▸ **What this task involves**: Only one stretch of the records below is wanted: the lines from the one holding "reporting, and reconciliation via the" through the one holding "The Five Stages of Change". Return it exactly, both ends included.

Stored entries

>>>>>

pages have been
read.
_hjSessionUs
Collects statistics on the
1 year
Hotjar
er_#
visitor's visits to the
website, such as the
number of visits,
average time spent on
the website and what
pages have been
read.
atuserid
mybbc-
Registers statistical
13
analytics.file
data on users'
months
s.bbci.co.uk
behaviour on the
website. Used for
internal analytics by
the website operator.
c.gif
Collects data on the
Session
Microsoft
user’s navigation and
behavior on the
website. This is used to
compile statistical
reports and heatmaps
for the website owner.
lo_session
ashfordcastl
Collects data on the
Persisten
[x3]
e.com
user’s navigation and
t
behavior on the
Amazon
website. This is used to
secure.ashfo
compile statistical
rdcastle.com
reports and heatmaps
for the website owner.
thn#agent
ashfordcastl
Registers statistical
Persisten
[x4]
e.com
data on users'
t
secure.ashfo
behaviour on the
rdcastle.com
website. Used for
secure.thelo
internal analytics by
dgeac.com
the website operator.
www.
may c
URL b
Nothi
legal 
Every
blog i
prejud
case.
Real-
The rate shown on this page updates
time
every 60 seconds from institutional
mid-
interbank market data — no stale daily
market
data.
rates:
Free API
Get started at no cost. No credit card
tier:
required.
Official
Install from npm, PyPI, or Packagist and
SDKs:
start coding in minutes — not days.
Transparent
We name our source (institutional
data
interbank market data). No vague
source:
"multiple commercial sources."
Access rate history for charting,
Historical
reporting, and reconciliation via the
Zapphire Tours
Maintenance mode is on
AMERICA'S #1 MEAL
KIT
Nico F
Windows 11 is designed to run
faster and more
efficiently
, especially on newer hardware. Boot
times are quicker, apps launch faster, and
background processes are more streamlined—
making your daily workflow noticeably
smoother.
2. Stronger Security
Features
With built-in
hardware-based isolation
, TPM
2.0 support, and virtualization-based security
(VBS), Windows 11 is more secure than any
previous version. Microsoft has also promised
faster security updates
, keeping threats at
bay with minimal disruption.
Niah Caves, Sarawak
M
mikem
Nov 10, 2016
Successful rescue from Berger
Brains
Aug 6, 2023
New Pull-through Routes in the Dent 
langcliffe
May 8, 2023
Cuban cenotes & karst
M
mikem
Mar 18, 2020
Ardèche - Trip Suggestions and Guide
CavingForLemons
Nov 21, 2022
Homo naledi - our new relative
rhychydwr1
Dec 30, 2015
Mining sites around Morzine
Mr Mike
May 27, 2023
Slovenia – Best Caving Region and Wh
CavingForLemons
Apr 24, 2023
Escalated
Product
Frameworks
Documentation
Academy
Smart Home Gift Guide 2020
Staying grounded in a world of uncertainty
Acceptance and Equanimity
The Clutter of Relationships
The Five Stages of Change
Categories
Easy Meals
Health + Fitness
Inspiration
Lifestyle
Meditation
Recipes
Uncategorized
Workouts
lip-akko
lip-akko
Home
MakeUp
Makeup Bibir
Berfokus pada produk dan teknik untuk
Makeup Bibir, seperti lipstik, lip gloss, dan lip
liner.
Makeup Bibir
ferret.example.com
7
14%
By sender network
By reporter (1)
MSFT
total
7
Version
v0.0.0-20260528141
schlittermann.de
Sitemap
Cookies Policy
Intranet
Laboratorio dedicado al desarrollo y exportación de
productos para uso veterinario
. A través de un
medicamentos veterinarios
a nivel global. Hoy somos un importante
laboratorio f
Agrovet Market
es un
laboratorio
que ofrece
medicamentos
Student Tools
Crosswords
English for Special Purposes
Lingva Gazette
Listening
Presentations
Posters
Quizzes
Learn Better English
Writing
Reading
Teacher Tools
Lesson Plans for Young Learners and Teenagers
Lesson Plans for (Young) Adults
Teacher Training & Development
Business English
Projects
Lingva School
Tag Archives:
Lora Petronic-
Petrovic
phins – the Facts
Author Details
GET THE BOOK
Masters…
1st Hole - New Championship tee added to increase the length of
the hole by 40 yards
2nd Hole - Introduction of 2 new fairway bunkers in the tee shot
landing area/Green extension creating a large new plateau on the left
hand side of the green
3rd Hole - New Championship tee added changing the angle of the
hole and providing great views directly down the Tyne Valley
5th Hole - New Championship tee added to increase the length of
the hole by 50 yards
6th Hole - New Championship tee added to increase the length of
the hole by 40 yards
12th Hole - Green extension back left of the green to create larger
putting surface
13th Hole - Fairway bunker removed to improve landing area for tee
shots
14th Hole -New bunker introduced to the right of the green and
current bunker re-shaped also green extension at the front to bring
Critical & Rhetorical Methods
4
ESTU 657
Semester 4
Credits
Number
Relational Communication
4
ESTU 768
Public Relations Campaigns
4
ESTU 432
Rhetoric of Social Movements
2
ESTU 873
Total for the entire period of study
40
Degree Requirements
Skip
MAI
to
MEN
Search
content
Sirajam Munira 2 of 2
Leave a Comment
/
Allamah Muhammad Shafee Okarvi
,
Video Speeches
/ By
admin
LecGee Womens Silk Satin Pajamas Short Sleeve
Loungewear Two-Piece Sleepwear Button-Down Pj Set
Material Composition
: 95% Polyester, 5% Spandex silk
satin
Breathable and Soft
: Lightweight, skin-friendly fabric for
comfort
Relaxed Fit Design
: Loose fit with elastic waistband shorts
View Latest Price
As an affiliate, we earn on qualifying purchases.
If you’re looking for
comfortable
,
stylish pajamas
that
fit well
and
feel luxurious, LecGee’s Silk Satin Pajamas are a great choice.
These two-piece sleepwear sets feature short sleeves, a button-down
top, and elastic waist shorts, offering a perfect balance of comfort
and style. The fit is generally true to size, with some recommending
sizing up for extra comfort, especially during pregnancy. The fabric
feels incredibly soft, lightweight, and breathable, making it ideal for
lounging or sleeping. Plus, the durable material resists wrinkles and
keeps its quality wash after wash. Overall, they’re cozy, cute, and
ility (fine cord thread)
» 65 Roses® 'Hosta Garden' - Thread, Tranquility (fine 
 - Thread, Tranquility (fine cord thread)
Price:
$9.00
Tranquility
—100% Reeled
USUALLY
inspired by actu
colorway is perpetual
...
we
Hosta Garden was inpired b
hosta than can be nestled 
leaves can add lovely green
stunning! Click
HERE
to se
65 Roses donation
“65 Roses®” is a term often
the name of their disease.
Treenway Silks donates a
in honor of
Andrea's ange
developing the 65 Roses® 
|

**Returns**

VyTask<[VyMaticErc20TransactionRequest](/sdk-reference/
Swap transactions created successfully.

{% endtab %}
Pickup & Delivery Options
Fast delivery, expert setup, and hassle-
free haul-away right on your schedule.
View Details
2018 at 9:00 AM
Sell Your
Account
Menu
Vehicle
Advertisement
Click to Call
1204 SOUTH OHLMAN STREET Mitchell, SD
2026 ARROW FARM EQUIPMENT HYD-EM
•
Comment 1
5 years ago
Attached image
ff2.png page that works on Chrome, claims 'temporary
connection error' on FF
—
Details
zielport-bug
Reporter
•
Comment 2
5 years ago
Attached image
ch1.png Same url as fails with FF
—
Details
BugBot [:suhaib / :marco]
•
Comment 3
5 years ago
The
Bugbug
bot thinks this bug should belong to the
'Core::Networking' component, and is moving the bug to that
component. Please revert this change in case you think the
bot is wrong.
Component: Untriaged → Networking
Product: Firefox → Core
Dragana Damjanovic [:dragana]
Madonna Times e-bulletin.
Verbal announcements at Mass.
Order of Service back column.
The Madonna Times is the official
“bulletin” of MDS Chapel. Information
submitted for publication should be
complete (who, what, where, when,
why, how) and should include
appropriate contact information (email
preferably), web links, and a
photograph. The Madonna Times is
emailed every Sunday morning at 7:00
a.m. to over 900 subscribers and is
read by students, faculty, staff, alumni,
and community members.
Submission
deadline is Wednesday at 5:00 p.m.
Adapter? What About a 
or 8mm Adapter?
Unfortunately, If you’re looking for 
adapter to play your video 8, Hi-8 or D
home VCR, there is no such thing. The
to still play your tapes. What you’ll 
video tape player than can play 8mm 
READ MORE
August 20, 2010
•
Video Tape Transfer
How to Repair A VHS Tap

<<<<<

▸ **Answer box**:
reporting, and reconciliation via the
Zapphire Tours
Maintenance mode is on
AMERICA'S #1 MEAL
KIT
Nico F
Windows 11 is designed to run
faster and more
efficiently
, especially on newer hardware. Boot
times are quicker, apps launch faster, and
background processes are more streamlined—
making your daily workflow noticeably
smoother.
2. Stronger Security
Features
With built-in
hardware-based isolation
, TPM
2.0 support, and virtualization-based security
(VBS), Windows 11 is more secure than any
previous version. Microsoft has also promised
faster security updates
, keeping threats at
bay with minimal disruption.
Niah Caves, Sarawak
M
mikem
Nov 10, 2016
Successful rescue from Berger
Brains
Aug 6, 2023
New Pull-through Routes in the Dent 
langcliffe
May 8, 2023
Cuban cenotes & karst
M
mikem
Mar 18, 2020
Ardèche - Trip Suggestions and Guide
CavingForLemons
Nov 21, 2022
Homo naledi - our new relative
rhychydwr1
Dec 30, 2015
Mining sites around Morzine
Mr Mike
May 27, 2023
Slovenia – Best Caving Region and Wh
CavingForLemons
Apr 24, 2023
Escalated
Product
Frameworks
Documentation
Academy
Smart Home Gift Guide 2020
Staying grounded in a world of uncertainty
Acceptance and Equanimity
The Clutter of Relationships
The Five Stages of Change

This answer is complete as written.